Assume that $p_i < p_{i+1}.$
Consider maximizing the mutual information $I(X ; Y)$ between $X$ and $Y$ given below: $$ \begin{aligned} I(X ; Y) &=\sum_{x, y} P_{x} P_{y \mid x} \log \frac{P_{y \mid x}}{P_{y}} \\ &=\sum_{i} a_{i}\left(p_{i} \log \frac{p_{i}}{b_{0}}+q_{i} \log \frac{q_{i}}{b_{1}}\right) \ \end{aligned} $$
If there are no constraints on $\mathbf{a}$, the mutual information $I(X ; Y)$ is maximized when $\mathbf{a}=\left(x_{0}, 0,0, \cdots, 0, x_{n}\right)$ as shown here. Thus, in the optimal case all masses are zero except at the end points.
I am interested to know how the mutual information $I(X ; Y)$ changes when the distribution $\mathbf{a}$ has more non-zero mass points. Consider the following sequence of distributions:
- $\mathbf{a}_1= $n$ \times Bern(r_1)$.
- $\mathbf{a}_2= \frac{n}{2} \times Binomial(2,r_2)$.
- $\mathbf{a}_3= \frac{n}{3} \times Binomial(3,r_3)$.
$\vdots$
So in general, assuming $i$ divides $n$ perfectly, $\mathbf{a}_i= \frac{n}{i} \times Binomial(i,r_i)$. In each case, we can optimize $r_i$ to maximize mutual information.

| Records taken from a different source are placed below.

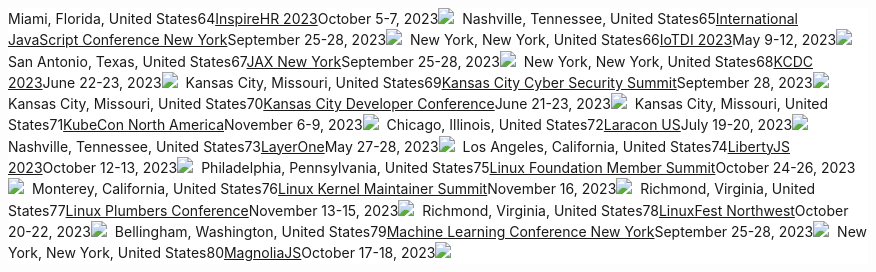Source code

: Miami, Florida, United States</td></tr><tr><td>64</td><td><a href="https://dev.events/conferences/inspire-hr-nashville-9-2023" rel="noopener noreferrer nofollow">InspireHR 2023</a></td><td>October 5-7, 2023</td><td><img src="https://cdnjs.cloudflare.com/ajax/libs/flag-icon-css/3.1.0/flags/1x1/us.svg" width="13px"/>&nbsp;
Nashville, Tennessee, United States</td></tr><tr><td>65</td><td><a href="https://dev.events/conferences/international-java-script-conference-new-york-new-york-8-2023" rel="noopener noreferrer nofollow">International JavaScript Conference New York</a></td><td>September 25-28, 2023</td><td><img src="https://cdnjs.cloudflare.com/ajax/libs/flag-icon-css/3.1.0/flags/1x1/us.svg" width="13px"/>&nbsp;
New York, New York, United States</td></tr><tr><td>66</td><td><a href="https://dev.events/conferences/io-tdi-san-antonio-4-2023" rel="noopener noreferrer nofollow">IoTDI 2023</a></td><td>May 9-12, 2023</td><td><img src="https://cdnjs.cloudflare.com/ajax/libs/flag-icon-css/3.1.0/flags/1x1/us.svg" width="13px"/>&nbsp;
San Antonio, Texas, United States</td></tr><tr><td>67</td><td><a href="https://dev.events/conferences/jax-new-york-new-york-8-2023" rel="noopener noreferrer nofollow">JAX New York</a></td><td>September 25-28, 2023</td><td><img src="https://cdnjs.cloudflare.com/ajax/libs/flag-icon-css/3.1.0/flags/1x1/us.svg" width="13px"/>&nbsp;
New York, New York, United States</td></tr><tr><td>68</td><td><a href="https://dev.events/conferences/kcdc-kansas-city-5-2023" rel="noopener noreferrer nofollow">KCDC 2023</a></td><td>June 22-23, 2023</td><td><img src="https://cdnjs.cloudflare.com/ajax/libs/flag-icon-css/3.1.0/flags/1x1/us.svg" width="13px"/>&nbsp;
Kansas City, Missouri, United States</td></tr><tr><td>69</td><td><a href="https://dev.events/conferences/kansas-city-cyber-security-summit-kansas-city-8-2023" rel="noopener noreferrer nofollow">Kansas City Cyber Security Summit</a></td><td>September 28, 2023</td><td><img src="https://cdnjs.cloudflare.com/ajax/libs/flag-icon-css/3.1.0/flags/1x1/us.svg" width="13px"/>&nbsp;
Kansas City, Missouri, United States</td></tr><tr><td>70</td><td><a href="https://dev.events/conferences/kansas-city-developer-conference-kansas-city-5-2023" rel="noopener noreferrer nofollow">Kansas City Developer Conference</a></td><td>June 21-23, 2023</td><td><img src="https://cdnjs.cloudflare.com/ajax/libs/flag-icon-css/3.1.0/flags/1x1/us.svg" width="13px"/>&nbsp;
Kansas City, Missouri, United States</td></tr><tr><td>71</td><td><a href="https://dev.events/conferences/kube-con-north-america-chicago-10-2023" rel="noopener noreferrer nofollow">KubeCon North America</a></td><td>November 6-9, 2023</td><td><img src="https://cdnjs.cloudflare.com/ajax/libs/flag-icon-css/3.1.0/flags/1x1/us.svg" width="13px"/>&nbsp;
Chicago, Illinois, United States</td></tr><tr><td>72</td><td><a href="https://dev.events/conferences/laracon-us-nashville-6-2023" rel="noopener noreferrer nofollow">Laracon US</a></td><td>July 19-20, 2023</td><td><img src="https://cdnjs.cloudflare.com/ajax/libs/flag-icon-css/3.1.0/flags/1x1/us.svg" width="13px"/>&nbsp;
Nashville, Tennessee, United States</td></tr><tr><td>73</td><td><a href="https://dev.events/conferences/layer-one-los-angeles-4-2023" rel="noopener noreferrer nofollow">LayerOne</a></td><td>May 27-28, 2023</td><td><img src="https://cdnjs.cloudflare.com/ajax/libs/flag-icon-css/3.1.0/flags/1x1/us.svg" width="13px"/>&nbsp;
Los Angeles, California, United States</td></tr><tr><td>74</td><td><a href="https://dev.events/conferences/liberty-js-philadelphia-9-2023" rel="noopener noreferrer nofollow">LibertyJS 2023</a></td><td>October 12-13, 2023</td><td><img src="https://cdnjs.cloudflare.com/ajax/libs/flag-icon-css/3.1.0/flags/1x1/us.svg" width="13px"/>&nbsp;
Philadelphia, Pennsylvania, United States</td></tr><tr><td>75</td><td><a href="https://dev.events/conferences/linux-foundation-member-summit-monterey-9-2023" rel="noopener noreferrer nofollow">Linux Foundation Member Summit</a></td><td>October 24-26, 2023</td><td><img src="https://cdnjs.cloudflare.com/ajax/libs/flag-icon-css/3.1.0/flags/1x1/us.svg" width="13px"/>&nbsp;
Monterey, California, United States</td></tr><tr><td>76</td><td><a href="https://dev.events/conferences/linux-kernel-maintainer-summit-richmond-10-2023" rel="noopener noreferrer nofollow">Linux Kernel Maintainer Summit</a></td><td>November 16, 2023</td><td><img src="https://cdnjs.cloudflare.com/ajax/libs/flag-icon-css/3.1.0/flags/1x1/us.svg" width="13px"/>&nbsp;
Richmond, Virginia, United States</td></tr><tr><td>77</td><td><a href="https://dev.events/conferences/linux-plumbers-conference-richmond-10-2023" rel="noopener noreferrer nofollow">Linux Plumbers Conference</a></td><td>November 13-15, 2023</td><td><img src="https://cdnjs.cloudflare.com/ajax/libs/flag-icon-css/3.1.0/flags/1x1/us.svg" width="13px"/>&nbsp;
Richmond, Virginia, United States</td></tr><tr><td>78</td><td><a href="https://dev.events/conferences/linux-fest-northwest-bellingham-9-2023" rel="noopener noreferrer nofollow">LinuxFest Northwest</a></td><td>October 20-22, 2023</td><td><img src="https://cdnjs.cloudflare.com/ajax/libs/flag-icon-css/3.1.0/flags/1x1/us.svg" width="13px"/>&nbsp;
Bellingham, Washington, United States</td></tr><tr><td>79</td><td><a href="https://dev.events/conferences/machine-learning-conference-new-york-new-york-8-2023" rel="noopener noreferrer nofollow">Machine Learning Conference New York</a></td><td>September 25-28, 2023</td><td><img src="https://cdnjs.cloudflare.com/ajax/libs/flag-icon-css/3.1.0/flags/1x1/us.svg" width="13px"/>&nbsp;
New York, New York, United States</td></tr><tr><td>80</td><td><a href="https://dev.events/conferences/magnolia-js-jackson-9-2023" rel="noopener noreferrer nofollow">MagnoliaJS</a></td><td>October 17-18, 2023</td><td><img src="https://cdnjs.cloudflare.com/ajax/libs/flag-icon-css/3.1.0/flags/1x1/us.svg" width="13px"/>&nbsp;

Note that across all cases, $a_1$ leads to the maximum mutual information with $r_1$ optimally chosen.
Is it true to claim that the the maximum of mutual information $I(X ; Y)$ under input distribution $\mathbf{a}_i$ is greater than the maximum of $I(X ; Y)$ under $\mathbf{a}_{i+1}$.